#### EXERCISE REQUIREMENTS
Every record must be restated exactly. Drop the images.

#### THE DATA

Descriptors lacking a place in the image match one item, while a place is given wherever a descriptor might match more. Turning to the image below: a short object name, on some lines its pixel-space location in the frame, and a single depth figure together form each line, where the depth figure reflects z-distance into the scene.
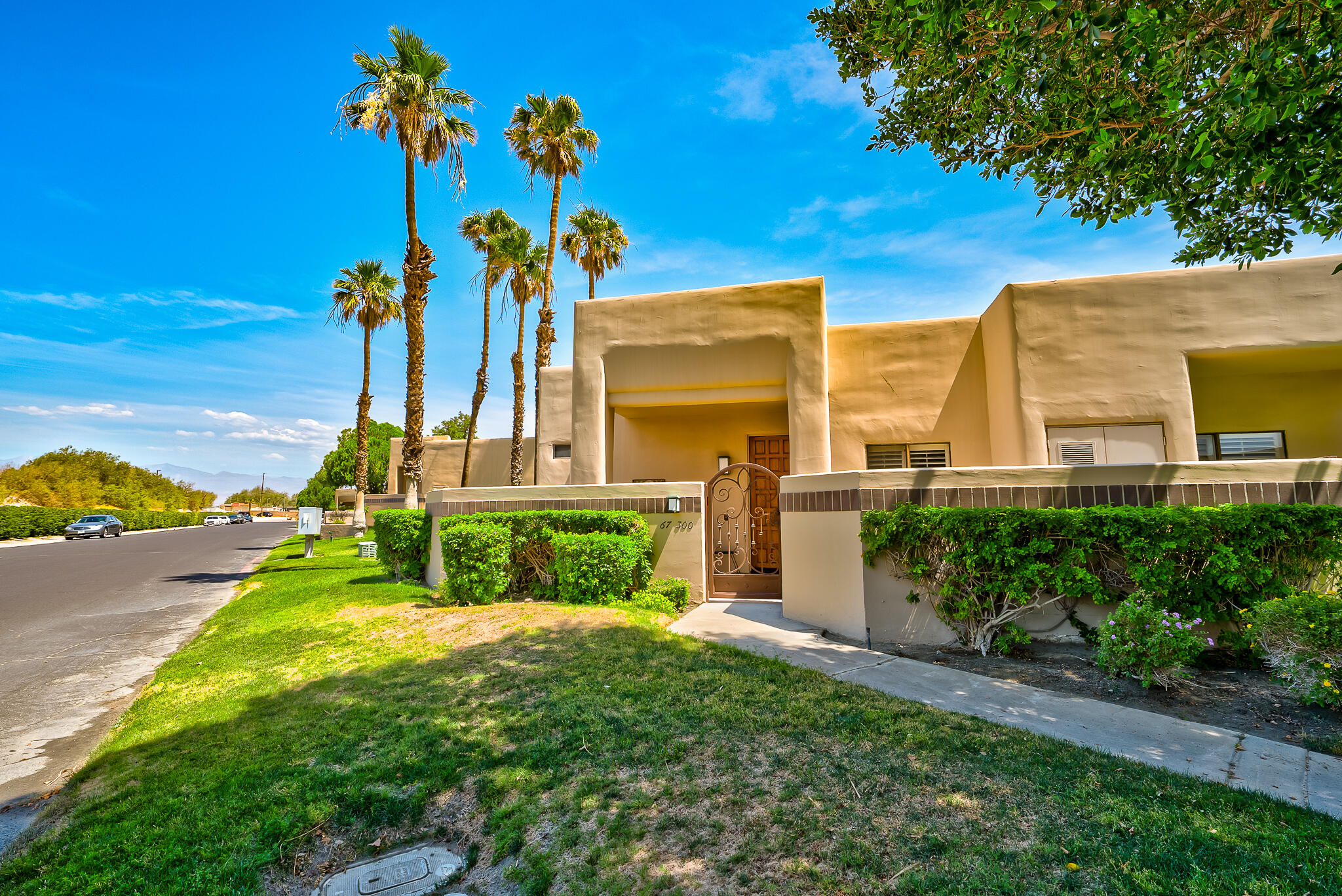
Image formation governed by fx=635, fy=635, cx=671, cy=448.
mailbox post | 18.45
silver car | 36.19
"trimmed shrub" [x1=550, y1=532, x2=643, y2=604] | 9.45
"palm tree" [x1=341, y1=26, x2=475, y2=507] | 17.56
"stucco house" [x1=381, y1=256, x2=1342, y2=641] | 8.96
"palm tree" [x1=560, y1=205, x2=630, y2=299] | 27.30
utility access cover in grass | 3.37
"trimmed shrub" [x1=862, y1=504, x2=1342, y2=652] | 6.25
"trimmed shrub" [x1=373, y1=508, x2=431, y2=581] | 13.38
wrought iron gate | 10.98
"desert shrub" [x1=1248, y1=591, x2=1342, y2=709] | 4.97
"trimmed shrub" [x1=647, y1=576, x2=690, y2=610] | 9.93
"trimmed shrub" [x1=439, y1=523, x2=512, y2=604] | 9.77
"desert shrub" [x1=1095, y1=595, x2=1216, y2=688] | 5.48
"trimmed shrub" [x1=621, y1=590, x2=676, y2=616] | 9.48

#### TASK RESPONSE
Descriptors lacking a place in the image match one item, while a place is given wherever a descriptor might match more. Turning to the image below: a short object name, on some lines its pixel-space location in the frame, and a single depth figure together form each line, where the depth figure reflects z-distance into the scene.
Image formation governed by fx=635, fy=635, cx=671, cy=448.
mailbox post | 18.45
silver car | 36.19
"trimmed shrub" [x1=550, y1=532, x2=643, y2=604] | 9.45
"palm tree" [x1=341, y1=26, x2=475, y2=507] | 17.56
"stucco house" [x1=381, y1=256, x2=1342, y2=641] | 8.96
"palm tree" [x1=560, y1=205, x2=630, y2=299] | 27.30
utility access cover in grass | 3.37
"trimmed shrub" [x1=862, y1=504, x2=1342, y2=652] | 6.25
"trimmed shrub" [x1=373, y1=508, x2=431, y2=581] | 13.38
wrought iron gate | 10.98
"desert shrub" [x1=1248, y1=591, x2=1342, y2=709] | 4.97
"trimmed shrub" [x1=647, y1=576, x2=690, y2=610] | 9.93
"trimmed shrub" [x1=439, y1=523, x2=512, y2=604] | 9.77
"desert shrub" [x1=1095, y1=595, x2=1216, y2=688] | 5.48
"trimmed shrub" [x1=621, y1=590, x2=676, y2=616] | 9.48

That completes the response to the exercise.